I had an even tougher time of it and have stalled out at 7, 5 of which we share.
The Exorcist (split between spider walk and Pazuzuu(sp?) and Saw 2. Bad movie but the scene with Shawnee Smith in the pit of needles makes me crazier and crazier every time I see it. I should probably stop watching it.
Love the list! You are too funny. The header for REC caused a near spit take!
@Andre: I recall so little of my life before you came into it. Promise you'll never leave me... PROMISE! *twitch* ;)
@Printer: I'll compile a list with some handy tips for you soon. ;)
I've been hard pressed to find others that experienced that scene in Audition like we have. It's a small club but a privileged one nonetheless!
@Velvet: Saw 2? Shazbot! It was a bit of poo overall but yes, the needle pit scene had me clawing at my self the whole time. Nice one!
Me thinks I'm going to need a second installment soon!

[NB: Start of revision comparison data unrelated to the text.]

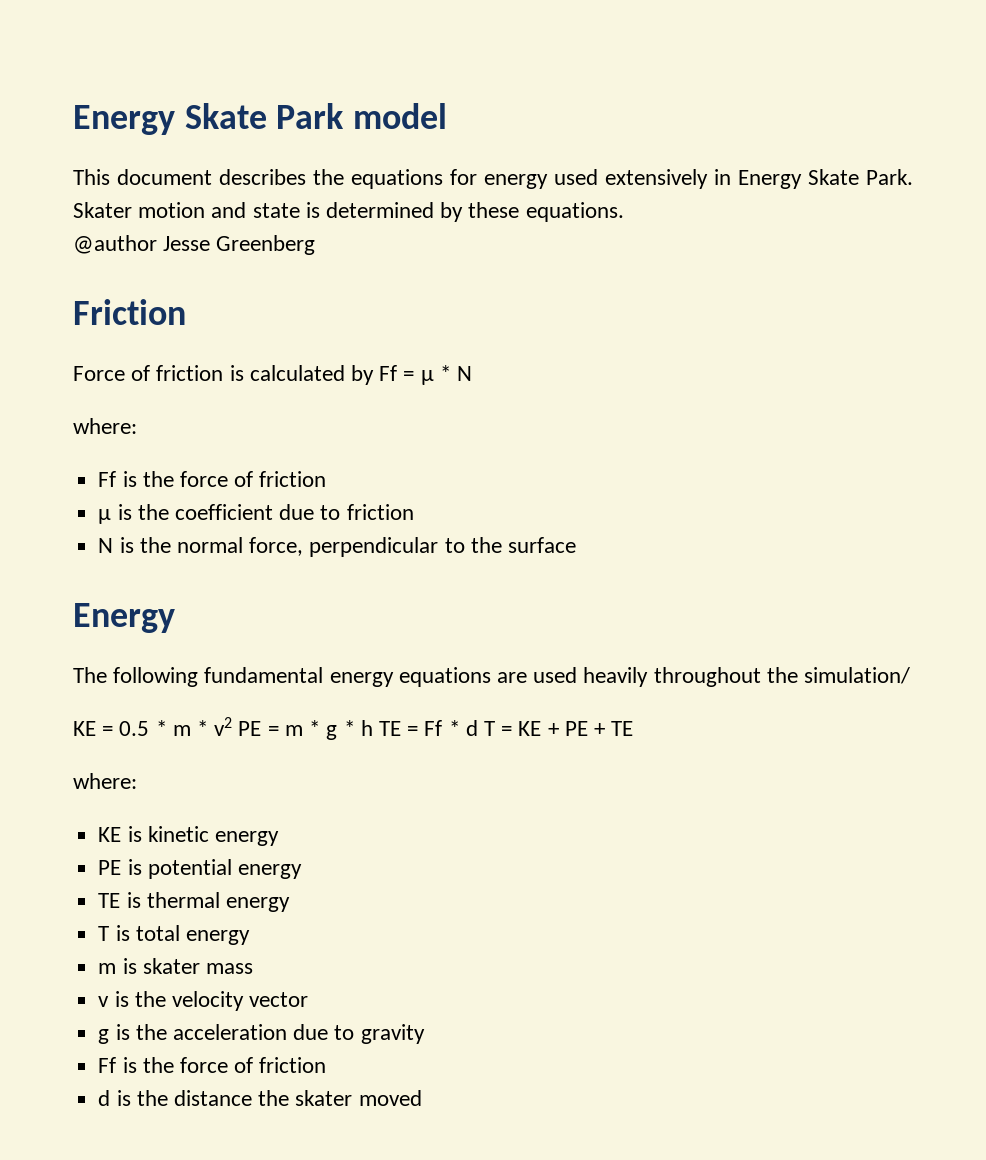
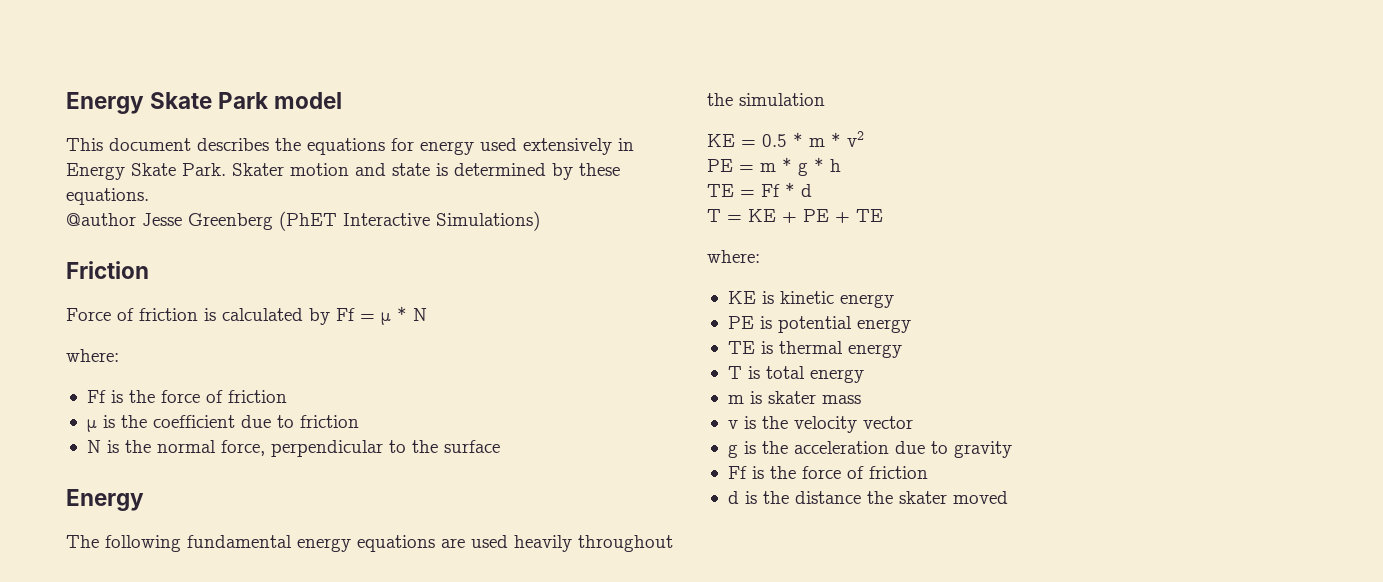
(316, 245) none -> [279,211,540,231] (PhET Interactive Simulations)
[804,667,911,684] simulation/ -> [739,93,825,106] simulation
(233, 726) none -> (864, 139) //
(373, 728) none -> (841, 165) //
(478, 728) none -> (812, 190) //

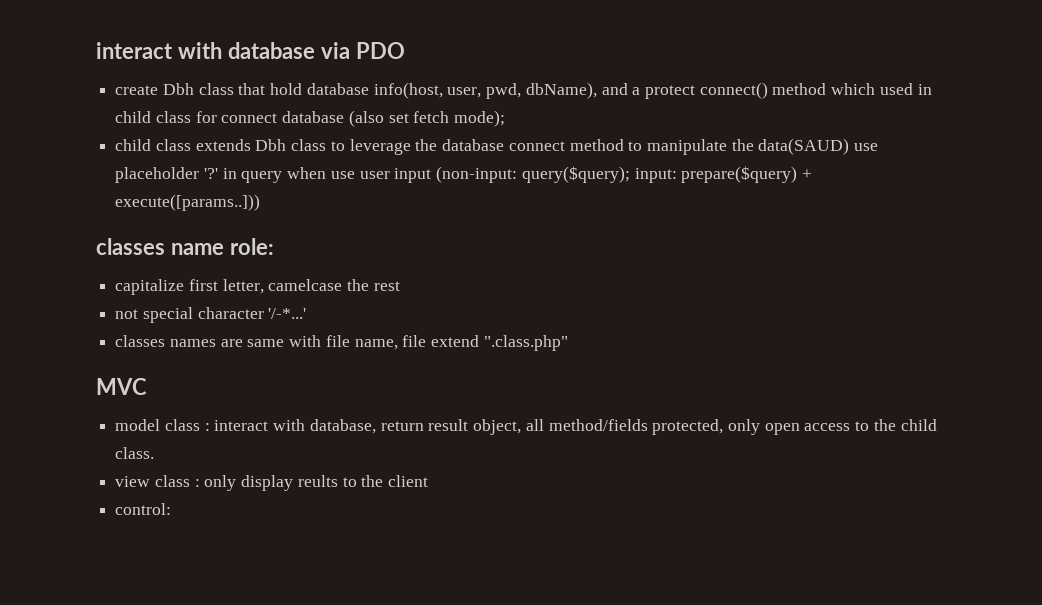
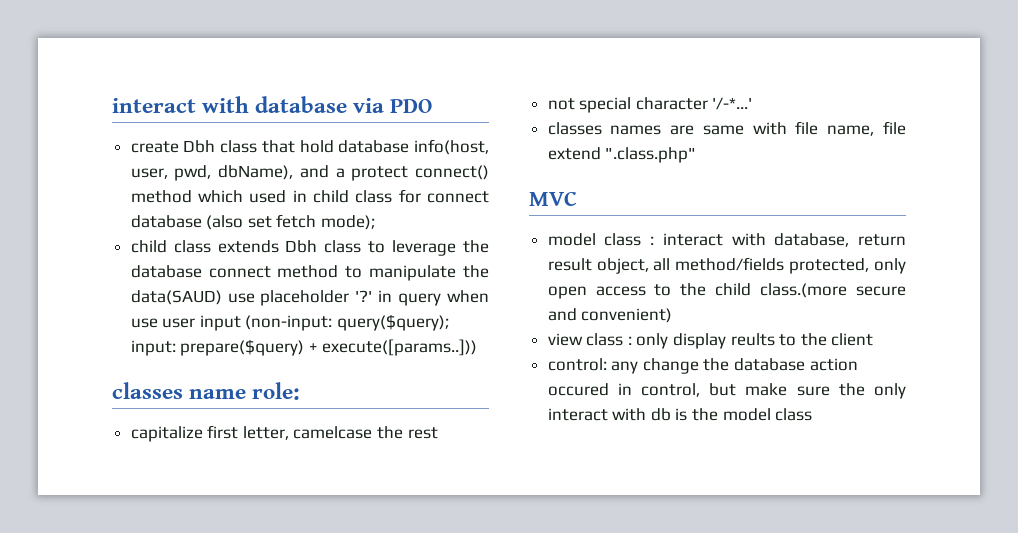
[115,447,155,459] class. -> [760,283,906,298] [547,308,673,323] class.(more secure and convenient)
(172, 509) none -> [611,358,858,374] [547,383,906,399] [547,408,813,421] any change the database action occured in control, but make sure the only interact with db is the model class

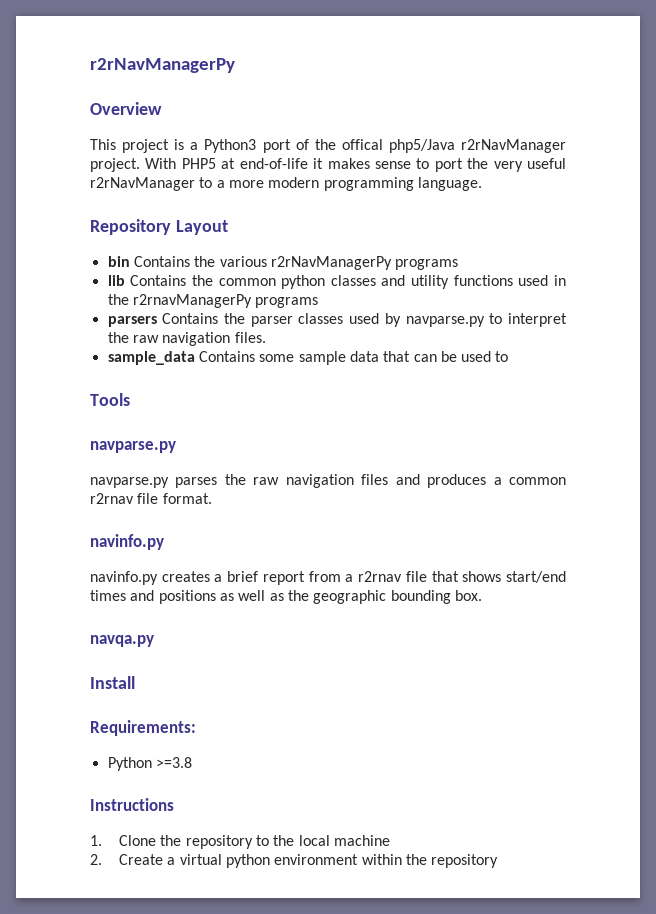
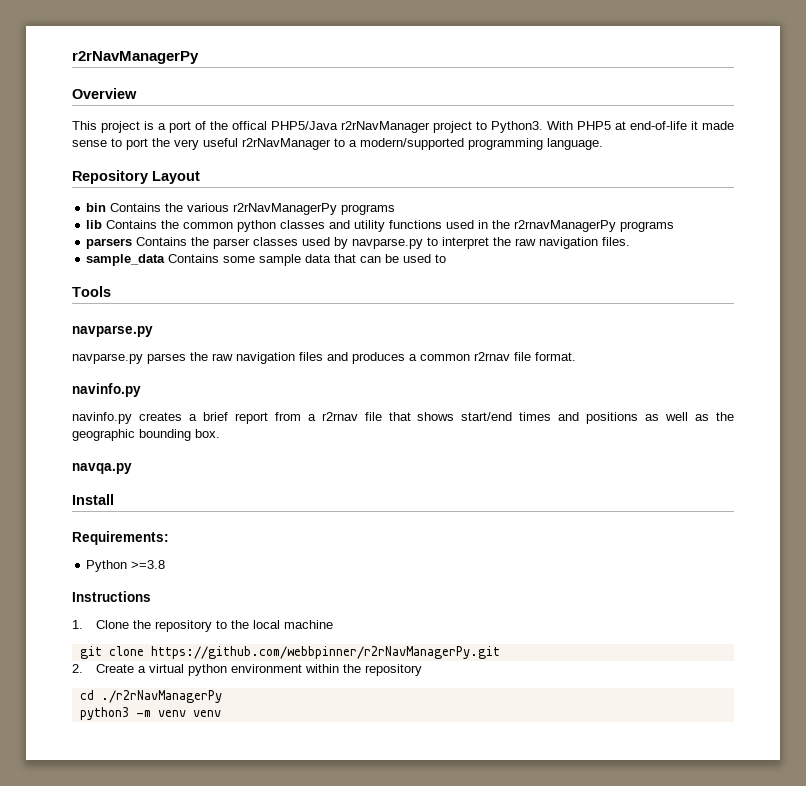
[204,139,257,153] Python3 -> (166, 126) none
[388,139,566,153] [90,158,140,172] php5/Java r2rNavManager project. -> [271,121,543,133] PHP5/Java r2rNavManager project to Python3.
[327,158,370,169] makes -> [702,121,734,130] made
[228,177,320,188] more modern -> [360,138,464,150] modern/supported
(390, 840) none -> [79,646,500,659] // git clone https://github.com/webbpinner/r2rNavManagerPy.git
(499, 861) none -> [79,690,222,703] [79,707,221,720] // cd ./r2rNavManagerPy // python3 -m venv venv

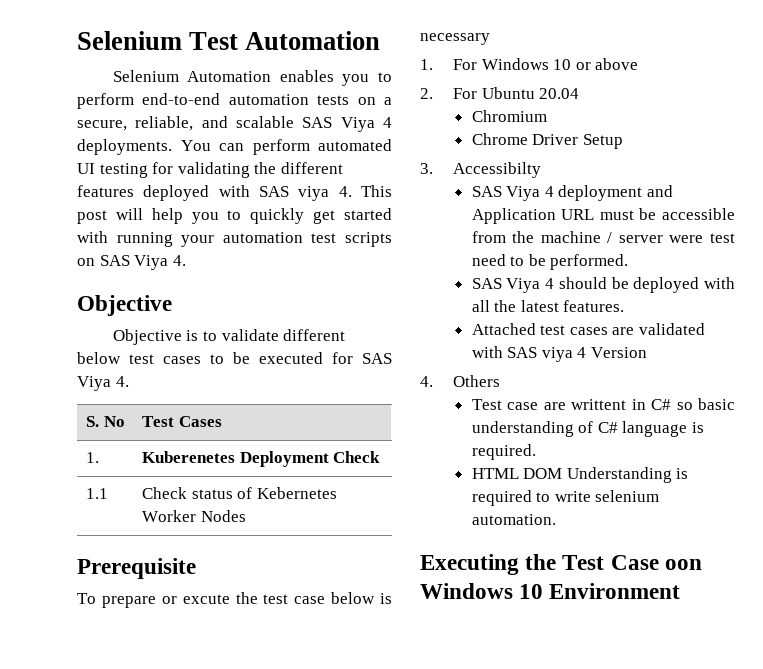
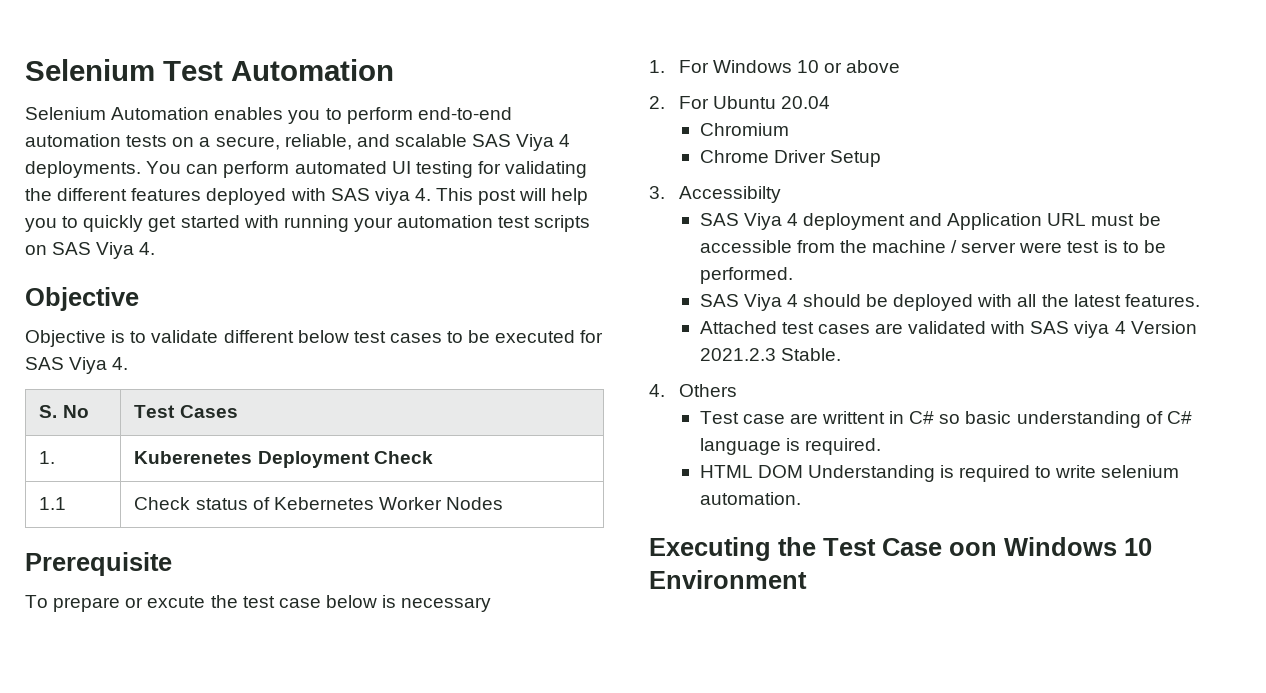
[471,254,506,266] need -> [1103,240,1118,253] is
(648, 352) none -> [699,348,841,361] 2021.2.3 Stable.

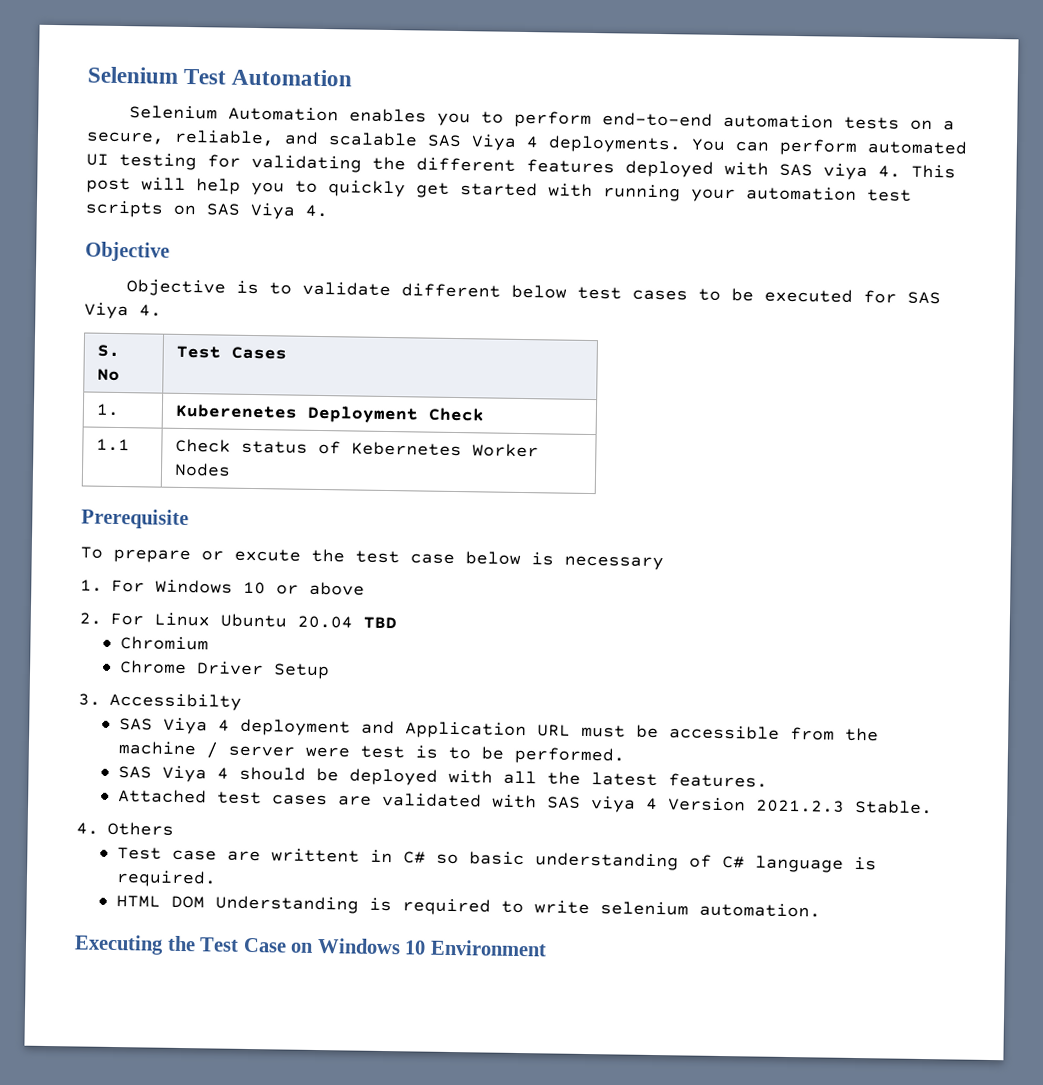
(709, 102) none -> [154,612,210,627] Linux
(830, 102) none -> [363,616,397,629] TBD
[949,542,997,556] oon -> [290,942,315,953] on

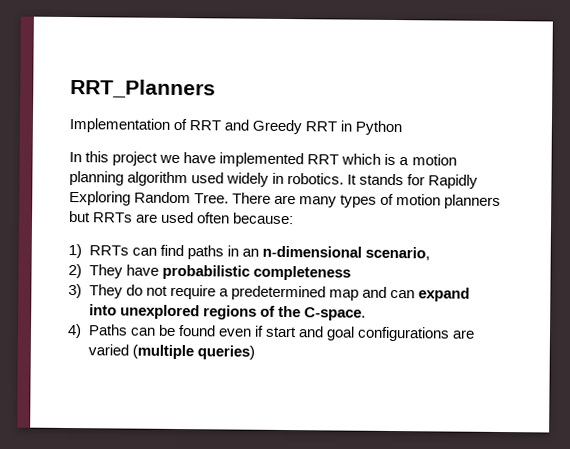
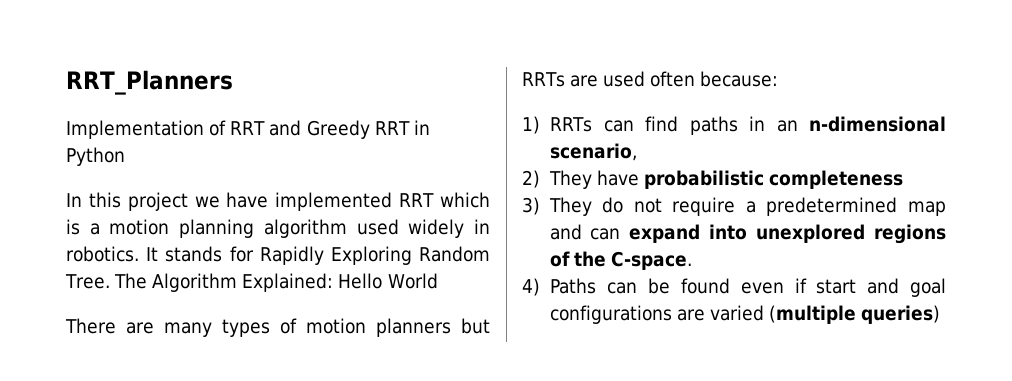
(230, 198) none -> [114,273,438,292] The Algorithm Explained: Hello World //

Wow, our NIGHTMARE moment is exactly the same - PLUS it has the same subtitle! I shouldn't be surprised. With that awesome banner you have up there, we might be the same person! lol. Great list. I love each and every one of these.
Here's my list: http://www.fullmoonreviews.net/2010/07/fmrs-top-10-willy-inducing-moments.html
Well, it is a good thing we didn't cross paths when I was living in NY... The whole universe could've imploded! :)
I'm doubly glad you posted... One, 'cause, well, I like comments and two, I've skipped past your blog twice in the last year or so because I thought it was part of the Full Moon direct to vid movies. Fun as Puppet Master 37 was, I see no need to loiter about their site.
Good to know it's a place actually worth hanging around!
Yeah, I'm no where close to being Full Moon Entertainment, even though Gingerdead Man has its moments. Please come around my blog every once and a while and comment. I'll do the same for you.